Na primeira parte do século XX, se desenvolveu a morfometria multivariada, que aplica técnicas estatísticas multivariadas em medições lineares como: comprimento, largura, raio e angulação (Figura. 1). Contudo, com a invenção de sistemas baseados em métodos de coordenadas, a descoberta da teoria estatística da forma, e os sistemas computacionais de grades de deformação, na década de 1980, ocorreu uma revolução no estudo morfométrico. Depois de todos esses avanços, se estabelece uma nova abordagem, a morfometria geométrica, que preserva a geometria das configurações de pontos de referência ao longo da análise e desse modo representa os resultados estatísticos como as formas atuais.

Figura 1. Medições lineares de características morfológicas de interesse taxonômico.
1.2. Alguns termos chaves usados em Morfometria Geométrica
Digitalização de pontos: Se baseia na digitalização de pontos anatômicos homólogos no contorno da estrutura morfológica que será analisada (Figura 2). Esses pontos são os responsáveis por reconstruir a forma da estrutura morfológica em um contexto geométrico.

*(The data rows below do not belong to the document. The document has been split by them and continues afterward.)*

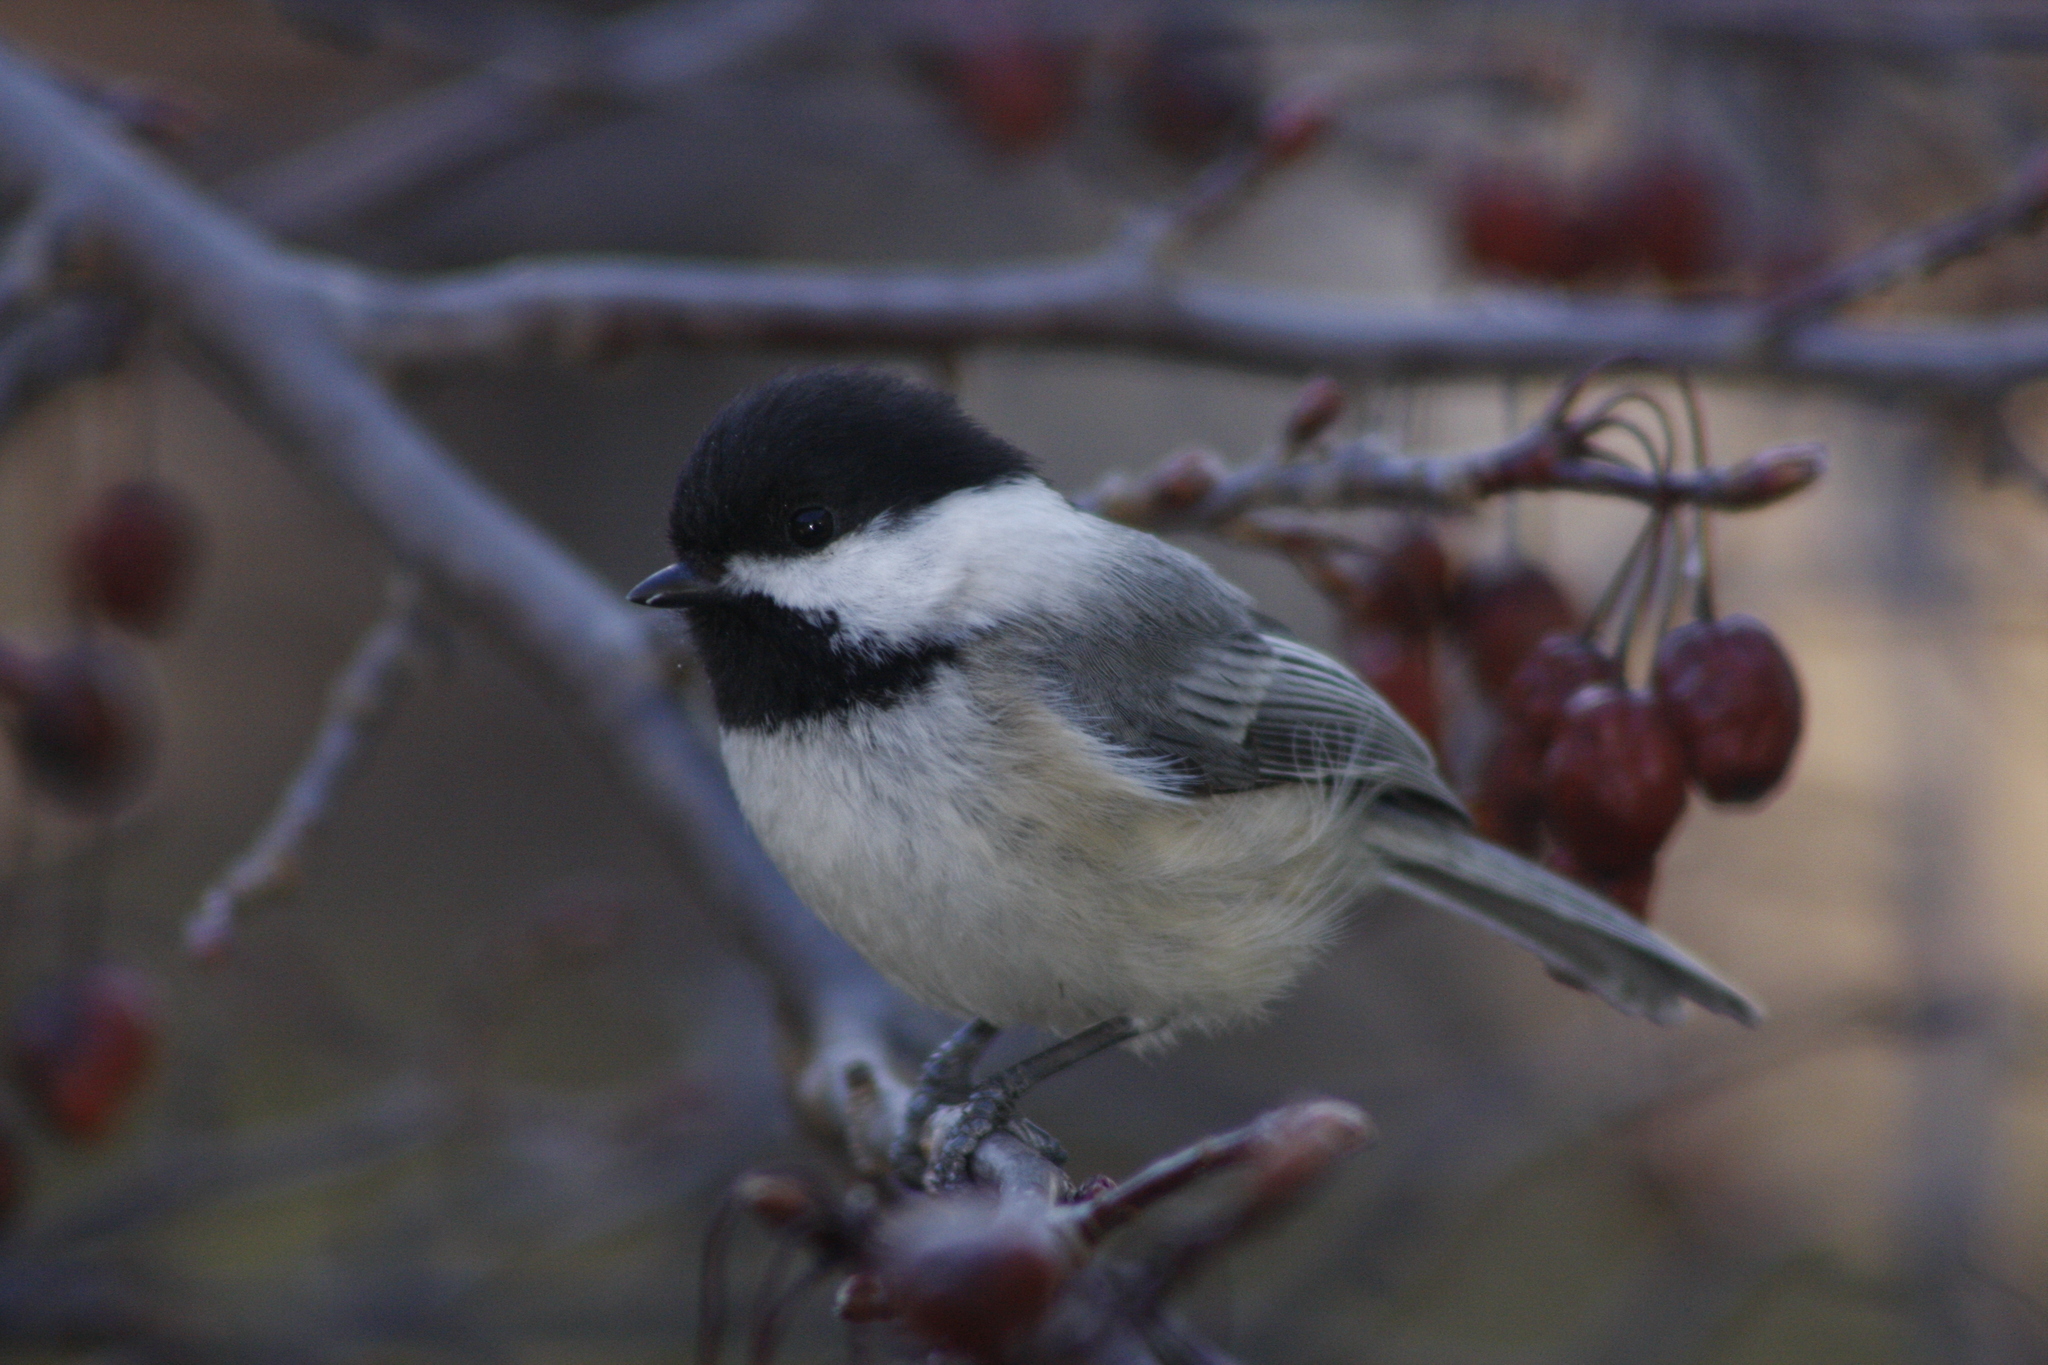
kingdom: Animalia
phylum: Chordata
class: Aves
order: Passeriformes
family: Paridae
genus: Poecile
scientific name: Poecile atricapillus
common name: Black-capped chickadee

Figura 2. Digitalização de pontos. Os pontos são digitalizados no contorno da estrutura morfológica que será analisada usando um critério de homologia anatômica posicional.
Sobreposição Generalizada de Pontos: método que elimina os efeitos de translação, rotação e escala das imagens (Figura 3), extraindo as coordenadas de forma da estrutura de interesse a analisar (Rohlf & Slice, 1990).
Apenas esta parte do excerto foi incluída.